Just 8760 little hours ago, in December of last year, most of us were hunkering down, keeping safe, and preparing for a very different winter than we’d enjoyed in years past. Visits home were cancelled; stockings were half-heartedly stuffed; home-office chairs swivelled disconsolately from Zoom meetings to Zoom cocktail hours. This year, however, things are looking just a little bit brighter: vaccination rates are up, case rates are down, and – though the threat of the pandemic looms, ever present on the periphery – it is looking as though we may indeed have a more conventional (and decidedly more sociable) holiday season.
As of December 16, we will officially be at the five-month mark of music being back in Toronto and environs in the kinds of venues I usually cover in this column. For some audience members, this has meant five months of being back in venues, watching musicians return to the stage after a lengthy intermission, and witnessing restaurants, bars and concert halls sort through the thorny logistics of making COVID-safe adjustments, training new staff and, often, enacting new payment policies to ensure a more equitable and fair disbursement of funds to musicians.

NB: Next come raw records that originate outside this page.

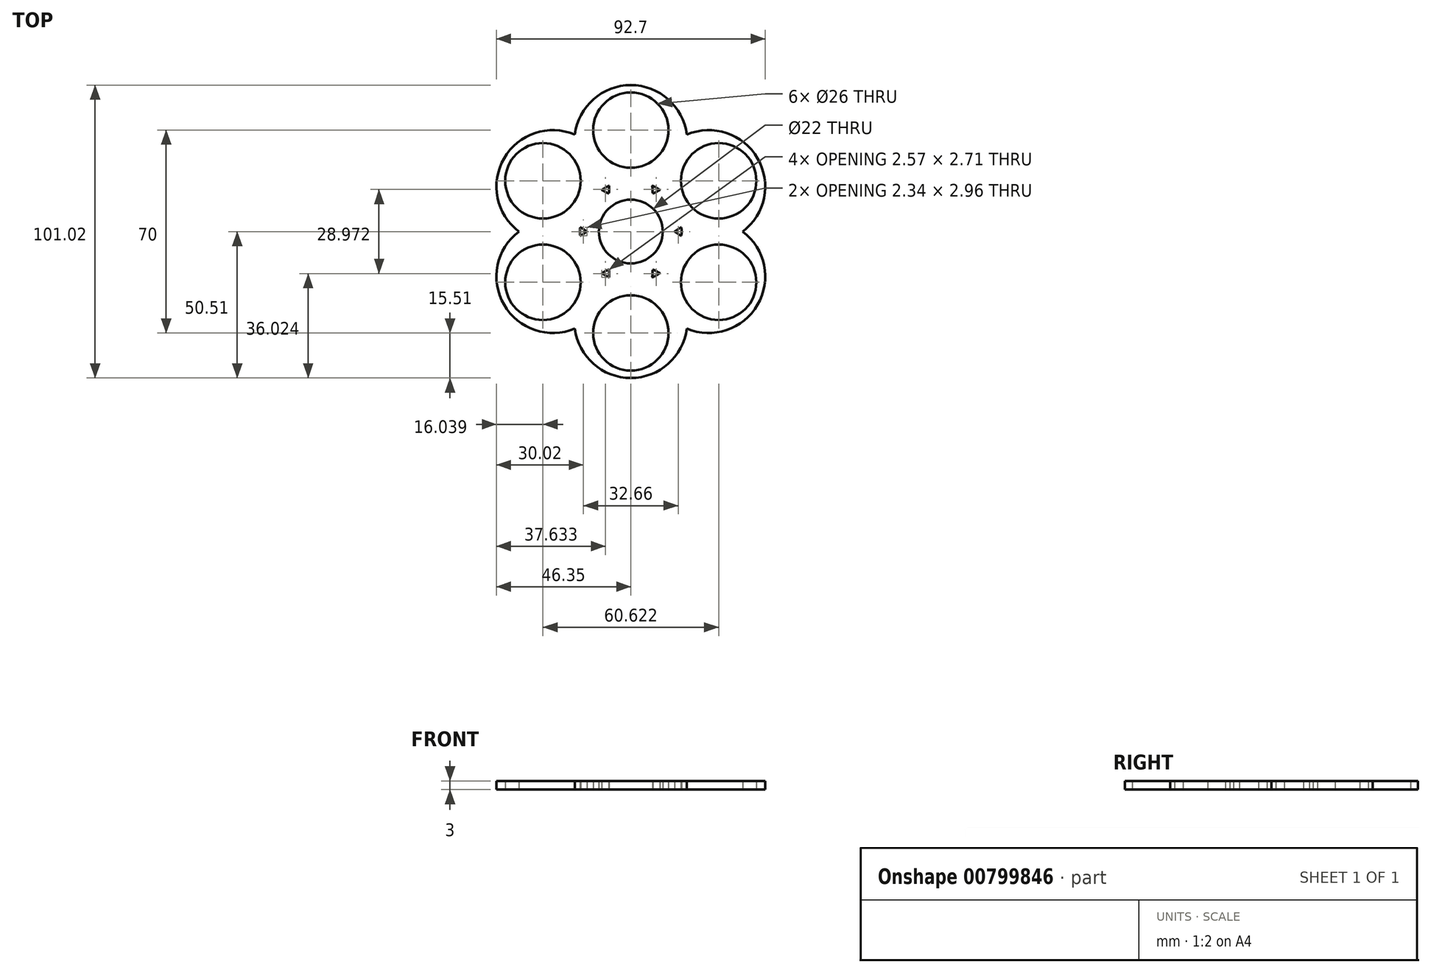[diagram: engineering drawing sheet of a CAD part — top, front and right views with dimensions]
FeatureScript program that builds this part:
annotation { "Feature Type Name" : "Feature", "Feature Type Description" : "" }
export const myFeature = defineFeature(function(context is Context, id is Id, definition is map)
    precondition{}
    {
        {
            var Q0;
            Q0=qCreatedBy(makeId("Top.planeOp"),FACE);
            var sketch = newSketch(context, id + "F0", { "sketchPlane" : qUnion([Q0])});
            skArc(sketch, "E0", {"start": v(5.5, 9.53) * mm, "mid": v(0, 11) * mm, "end": v(-5.5, 9.53) * mm});
            skArc(sketch, "E1", {"start": v(10, 14.36) * mm, "mid": v(9.38, 14.77) * mm, "end": v(8.75, 15.16) * mm});
            skCircle(sketch, "E2", {"center": v(0, 35) * mm, "radius": 13 * mm});
            skArc(sketch, "E3", {"start": v(7.58, 13.13) * mm, "mid": v(8.81, 13.7) * mm, "end": v(10, 14.36) * mm});
            skArc(sketch, "E4.trimOffspring", {"start": v(-8.75, 15.16) * mm, "mid": v(-9.38, 14.77) * mm, "end": v(-10, 14.36) * mm});
            skArc(sketch, "E5.trimOffspring", {"start": v(-10, 14.36) * mm, "mid": v(-8.81, 13.7) * mm, "end": v(-7.58, 13.13) * mm});
            skArc(sketch, "E6.trimOffspring", {"start": v(19.31, 33.45) * mm, "mid": v(0, 50.5) * mm, "end": v(-19.31, 33.45) * mm});
            skArc(sketch, "E7.1.0", {"start": v(-19.31, 33.45) * mm, "mid": v(-43.74, 25.25) * mm, "end": v(-38.62, 0) * mm});
            skCircle(sketch, "E7.1.1", {"center": v(-30.31, 17.5) * mm, "radius": 13 * mm});
            skArc(sketch, "E7.1.2", {"start": v(-7.58, 13.13) * mm, "mid": v(-7.46, 14.48) * mm, "end": v(-7.43, 15.84) * mm});
            skArc(sketch, "E7.1.3", {"start": v(-7.43, 15.84) * mm, "mid": v(-8.1, 15.51) * mm, "end": v(-8.75, 15.16) * mm});
            skArc(sketch, "E7.1.4", {"start": v(-5.5, 9.53) * mm, "mid": v(-9.53, 5.5) * mm, "end": v(-11, 0) * mm});
            skArc(sketch, "E7.1.5", {"start": v(-17.44, -1.48) * mm, "mid": v(-16.27, -0.78) * mm, "end": v(-15.16, 0) * mm});
            skArc(sketch, "E7.1.6", {"start": v(-17.5, 0) * mm, "mid": v(-17.48, -0.74) * mm, "end": v(-17.44, -1.48) * mm});
            skArc(sketch, "E7.2.0", {"start": v(-38.62, 0) * mm, "mid": v(-43.74, -25.25) * mm, "end": v(-19.31, -33.45) * mm});
            skCircle(sketch, "E7.2.1", {"center": v(-30.31, -17.5) * mm, "radius": 13 * mm});
            skArc(sketch, "E7.2.2", {"start": v(-15.16, 0) * mm, "mid": v(-16.27, 0.78) * mm, "end": v(-17.44, 1.48) * mm});
            skArc(sketch, "E7.2.3", {"start": v(-17.44, 1.48) * mm, "mid": v(-17.48, 0.74) * mm, "end": v(-17.5, 0) * mm});
            skArc(sketch, "E7.2.4", {"start": v(-11, 0) * mm, "mid": v(-9.53, -5.5) * mm, "end": v(-5.5, -9.53) * mm});
            skArc(sketch, "E7.2.5", {"start": v(-7.43, -15.84) * mm, "mid": v(-7.46, -14.48) * mm, "end": v(-7.58, -13.13) * mm});
            skArc(sketch, "E7.2.6", {"start": v(-8.75, -15.16) * mm, "mid": v(-8.1, -15.51) * mm, "end": v(-7.43, -15.84) * mm});
            skArc(sketch, "E7.3.0", {"start": v(-19.31, -33.45) * mm, "mid": v(0, -50.5) * mm, "end": v(19.31, -33.45) * mm});
            skCircle(sketch, "E7.3.1", {"center": v(0, -35) * mm, "radius": 13 * mm});
            skArc(sketch, "E7.3.2", {"start": v(-7.58, -13.13) * mm, "mid": v(-8.81, -13.7) * mm, "end": v(-10, -14.36) * mm});
            skArc(sketch, "E7.3.3", {"start": v(-10, -14.36) * mm, "mid": v(-9.38, -14.77) * mm, "end": v(-8.75, -15.16) * mm});
            skArc(sketch, "E7.3.4", {"start": v(-5.5, -9.53) * mm, "mid": v(0, -11) * mm, "end": v(5.5, -9.53) * mm});
            skArc(sketch, "E7.3.5", {"start": v(10, -14.36) * mm, "mid": v(8.81, -13.7) * mm, "end": v(7.58, -13.13) * mm});
            skArc(sketch, "E7.3.6", {"start": v(8.75, -15.16) * mm, "mid": v(9.38, -14.77) * mm, "end": v(10, -14.36) * mm});
            skArc(sketch, "E7.4.0", {"start": v(19.31, -33.45) * mm, "mid": v(43.74, -25.25) * mm, "end": v(38.62, 0) * mm});
            skCircle(sketch, "E7.4.1", {"center": v(30.31, -17.5) * mm, "radius": 13 * mm});
            skArc(sketch, "E7.4.2", {"start": v(7.58, -13.13) * mm, "mid": v(7.46, -14.48) * mm, "end": v(7.43, -15.84) * mm});
            skArc(sketch, "E7.4.3", {"start": v(7.43, -15.84) * mm, "mid": v(8.1, -15.51) * mm, "end": v(8.75, -15.16) * mm});
            skArc(sketch, "E7.4.4", {"start": v(5.5, -9.53) * mm, "mid": v(9.53, -5.5) * mm, "end": v(11, 0) * mm});
            skArc(sketch, "E7.4.5", {"start": v(17.44, 1.48) * mm, "mid": v(16.27, 0.78) * mm, "end": v(15.16, 0) * mm});
            skArc(sketch, "E7.4.6", {"start": v(17.5, 0) * mm, "mid": v(17.48, 0.74) * mm, "end": v(17.44, 1.48) * mm});
            skArc(sketch, "E7.5.0", {"start": v(38.62, 0) * mm, "mid": v(43.74, 25.25) * mm, "end": v(19.31, 33.45) * mm});
            skCircle(sketch, "E7.5.1", {"center": v(30.31, 17.5) * mm, "radius": 13 * mm});
            skArc(sketch, "E7.5.2", {"start": v(15.16, 0) * mm, "mid": v(16.27, -0.78) * mm, "end": v(17.44, -1.48) * mm});
            skArc(sketch, "E7.5.3", {"start": v(17.44, -1.48) * mm, "mid": v(17.48, -0.74) * mm, "end": v(17.5, 0) * mm});
            skArc(sketch, "E7.5.4", {"start": v(11, 0) * mm, "mid": v(9.53, 5.5) * mm, "end": v(5.5, 9.53) * mm});
            skArc(sketch, "E7.5.5", {"start": v(7.43, 15.84) * mm, "mid": v(7.46, 14.48) * mm, "end": v(7.58, 13.13) * mm});
            skArc(sketch, "E7.5.6", {"start": v(8.75, 15.16) * mm, "mid": v(8.1, 15.51) * mm, "end": v(7.43, 15.84) * mm});
            skSolve(sketch);
        }
        {
            var Q0;
            Q0 = qSketchRegion(id + "F0", true);
            extrude(context, id + "F1", {"entities" : qUnion([Q0]), "depth" : 3 * mm, "offsetDistance" : 25 * mm});
        }
    });
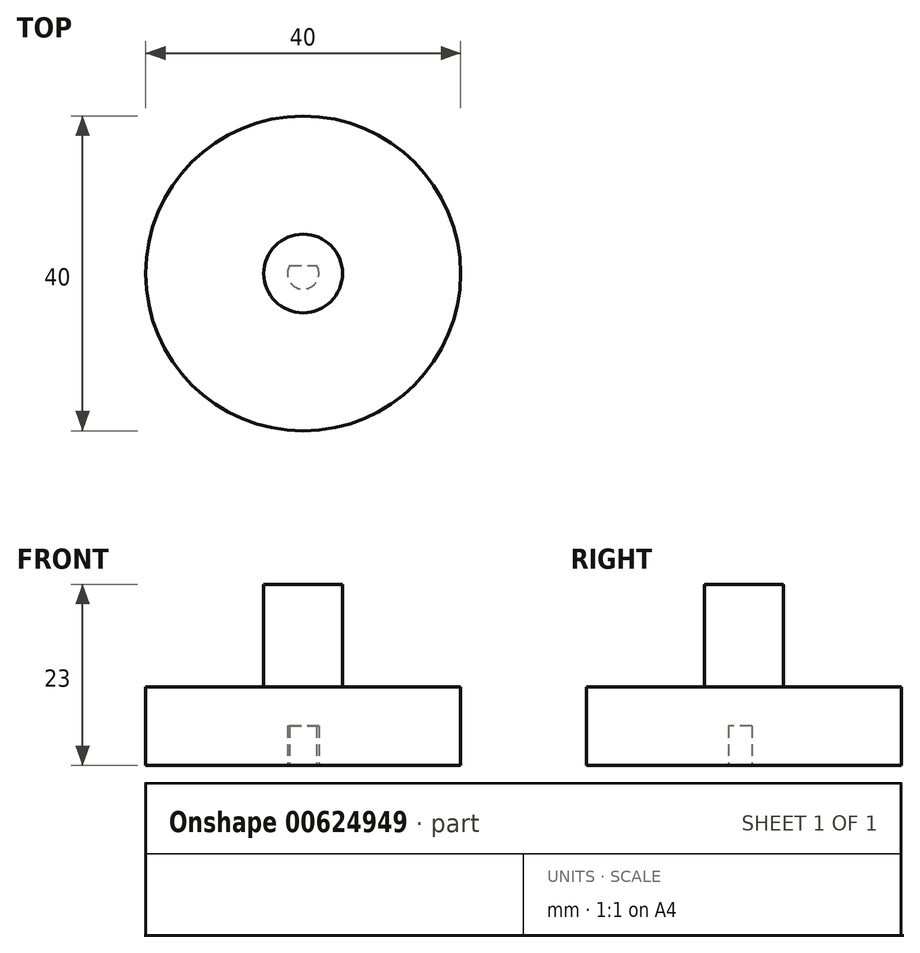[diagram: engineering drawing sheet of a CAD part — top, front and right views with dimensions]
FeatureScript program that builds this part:
annotation { "Feature Type Name" : "Feature", "Feature Type Description" : "" }
export const myFeature = defineFeature(function(context is Context, id is Id, definition is map)
    precondition{}
    {
        {
            var Q0;
            Q0=qCreatedBy(makeId("Top.planeOp"),FACE);
            var sketch = newSketch(context, id + "F0", { "sketchPlane" : qUnion([Q0])});
            skCircle(sketch, "E0", {"center": v(0, 0) * mm, "radius": 20 * mm});
            skSolve(sketch);
        }
        {
            var Q0;
            Q0=makeQuery(id+"F0.imprint","IMPRINT",FACE,{"disambiguationData":[TD([[makeQuery(id+"F0.imprint","IMPRINT",EDGE,{"derivedFrom":sQuery(id+"F0.wireOp",EDGE,"E0")}),1.0]])]});
            extrude(context, id + "F1", {"entities" : qUnion([Q0]), "depth" : 10 * mm, "offsetDistance" : 25 * mm});
        }
        {
            var Q0;
            Q0=makeQuery(id+"F1.opExtrude","CAP_FACE",FACE,{"disambiguationData":[OSD([sQuery(id+"F0.wireOp",EDGE,"E0")])],"isStart":false});
            var sketch = newSketch(context, id + "F2", { "sketchPlane" : qUnion([Q0])});
            skCircle(sketch, "E1", {"center": v(0, 0) * mm, "radius": 5 * mm});
            skSolve(sketch);
        }
        {
            var Q0;
            Q0=makeQuery(id+"F2.imprint","IMPRINT",FACE,{"disambiguationData":[TD([[makeQuery(id+"F2.imprint","IMPRINT",EDGE,{"derivedFrom":sQuery(id+"F2.wireOp",EDGE,"E1")}),1.0]])]});
            extrude(context, id + "F3", {"entities" : qUnion([Q0]), "operationType" : NewBodyOperationType.ADD, "depth" : 13 * mm, "offsetDistance" : 25 * mm});
        }
        {
            var Q0;
            Q0=makeQuery(id+"F1.opExtrude","CAP_FACE",FACE,{"disambiguationData":[OSD([sQuery(id+"F0.wireOp",EDGE,"E0")])],"isStart":true});
            var sketch = newSketch(context, id + "F4", { "sketchPlane" : qUnion([Q0])});
            skArc(sketch, "E2", {"start": v(1.73, -1) * mm, "mid": v(0, 2) * mm, "end": v(-1.73, -1) * mm});
            skLineSegment(sketch, "E3", {"start": v(0, 2) * mm, "end": v(0, -1) * mm, "construction": true});
            skLineSegment(sketch, "E4", {"start": v(0, -1) * mm, "end": v(1.73, -1) * mm});
            skLineSegment(sketch, "E5", {"start": v(1.73, -1) * mm, "end": v(0, -1) * mm});
            skLineSegment(sketch, "E6", {"start": v(-1.73, -1) * mm, "end": v(0, -1) * mm});
            skPoint(sketch, "E7", {"position": v(-1.73, -1) * mm});
            skPoint(sketch, "E8", {"position": v(1.73, -1) * mm});
            skSolve(sketch);
        }
        {
            var Q0;
            Q0=makeQuery(id+"F4.imprint","IMPRINT",FACE,{"disambiguationData":[TD([[makeQuery(id+"F4.imprint","IMPRINT",EDGE,{"derivedFrom":sQuery(id+"F4.wireOp",EDGE,"E2")}),1.0]])]});
            extrude(context, id + "F5", {"entities" : qUnion([Q0]), "operationType" : NewBodyOperationType.REMOVE, "oppositeDirection" : true, "depth" : 5 * mm, "offsetDistance" : 25 * mm});
        }
    });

For other audience members, the return to live music has been slower, whether because of worries related to COVID transmission, a change in lifestyle, or – as has happened for so many people – a move, enabled by a shift to remote work, from a dense urban area to somewhere with more affordable housing options and more accessible outdoor spaces.
Whatever the case may be, there are quite a few exciting shows happening in December. If holiday shows are your thing, there are a number of options, including the Kensington Holiday Bash (December 10, Grossman’s Tavern), A Charlie Brown Christmas and Castro’s Christmas Party (both December 12, Castro’s Lounge), Tom Nagy’s Christmas Experience (December 17, The Jazz Room), and the Jason White Christmas Special (December 18, also at The Jazz Room).